该奖项是美国国家科学基金会社会、行为和经济科学博士后研究奖学金(SPRF)计划的一部分。SPRF计划的目标是为学术界、工业界或私营部门和政府的科学事业准备有前途的早期职业博士级科学家。SPRF奖励包括在知名科学家的赞助下进行为期两年的培训,并鼓励博士后进行独立研究。美国国家科学基金会寻求促进科学界各阶层的科学家,包括那些未被充分代表的群体的科学家,参与其研究项目和活动;博士后阶段是实现这一目标的重要专业发展阶段。每个博士后必须解决各自学科领域的重要科学问题。在普林斯顿大学的Thomas Griffiths和Adele Goldberg的赞助下,这个博士后奖学金奖支持一位研究语言惯例如何在社区中传播的早期职业科学家。为了成功地使用语言进行交流,说话者必须对单词的含义有一致的约定。然而,正如现代传播媒体所揭示的那样,这些语言惯例经常处于变化之中:新的含义迅速在社交网络中传播并被广泛采用。与此同时,不同子群体的讲话者在他们认为有意义的惯例上可能存在很大差异(例如,科学期刊中的缩写词)。这个项目研究了适应性认知机制,使说话者能够驾驭这种复杂的意义景观,以及这些机制如何反过来解释习俗如何在社区内部和跨社区传播。提出的社会期望如何表现和概括的模型为应用正式模型来更广泛地校准对社会规范和习俗的干预奠定了基础。这些干预措施有望解决从吸烟等公共卫生问题到参与投票等集体行动等大规模社会问题。此外,这项工作可能有助于理解语言习俗在种族或基于ses的社区中是如何变化的。通过对社交网络上的参照交流进行一系列大规模的行为研究,以及最先进的语言使用计算认知模型,本研究提出了一个新的假设,即说话者如何在不同的语境中理性地更新和部署他们对语言惯例的心理表征。这一假设在一个层次贝叶斯模型中得到了正式的精确,并使用新的行为数据与以前的模型进行了严格的比较。首先,该项目将研究支持新语言惯例在社区内传播的泛化机制。其次,该项目将调查发言者如何学习和灵活地在不同社区的不同惯例之间转换。第三,层次模型将使用深度神经网络架构进行扩展,以产生关于自然语言描述的更细粒度预测,从而实现进一步的理论发展。这个项目使用计算认知科学的思想,在两个跨学科传统(心理语言学和文化进化)之间建立新的联系,加深我们对大群体如何协调他们的信仰以更好地相互理解的理解。该奖项反映了美国国家科学基金会的法定使命,并通过使用基金会的知识价值和更广泛的影响审查标准进行评估,被认为值得支持。
项目成果
期刊论文数量(6)
专著数量(0)
科研奖励数量(0)
会议论文数量(0)
专利数量(0)
The Division of Labor in Communication: Speakers Help Listeners Account for Asymmetries in Visual Perspective
- DOI:10.1111/cogs.12926
- 发表时间:2021-03-01
- 期刊:
- 影响因子:2.5
- 作者:Hawkins, Robert D.;Gweon, Hyowon;Goodman, Noah D.
- 通讯作者:Goodman, Noah D.
Extending rational models of communication from beliefs to actions
将理性沟通模式从信念扩展到行动
- DOI:
- 发表时间:2021
- 期刊:
- 影响因子:0
- 作者:Sumers, T.;Hawkins, R.D.;Ho, M.;Griffiths, T.L.
- 通讯作者:Griffiths, T.L.
Learning rewards from linguistic feedback
从语言反馈中学习奖励
- DOI:
- 发表时间:2021
- 期刊:
- 影响因子:0
- 作者:Sumers, Theodore R.;Ho, Mark K.;Hawkins, Robert D.;Narasimhan, K.;Griffiths, Thomas L.

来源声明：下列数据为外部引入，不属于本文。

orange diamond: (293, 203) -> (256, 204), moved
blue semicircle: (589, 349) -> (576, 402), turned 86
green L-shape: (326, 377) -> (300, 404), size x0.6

- 通讯作者:Griffiths, Thomas L.
Respect the code: Speakers expect novel conventions to generalize within but not across social group boundaries
尊重准则:演讲者期望新颖的惯例能够在社会群体内部推广,但不能跨越社会群体界限
- DOI:
- 发表时间:2021
- 期刊:
- 影响因子:0
- 作者:Hawkins, Robert D.;Liu, I;Goldberg, Adele E.;Griffiths, Thomas L.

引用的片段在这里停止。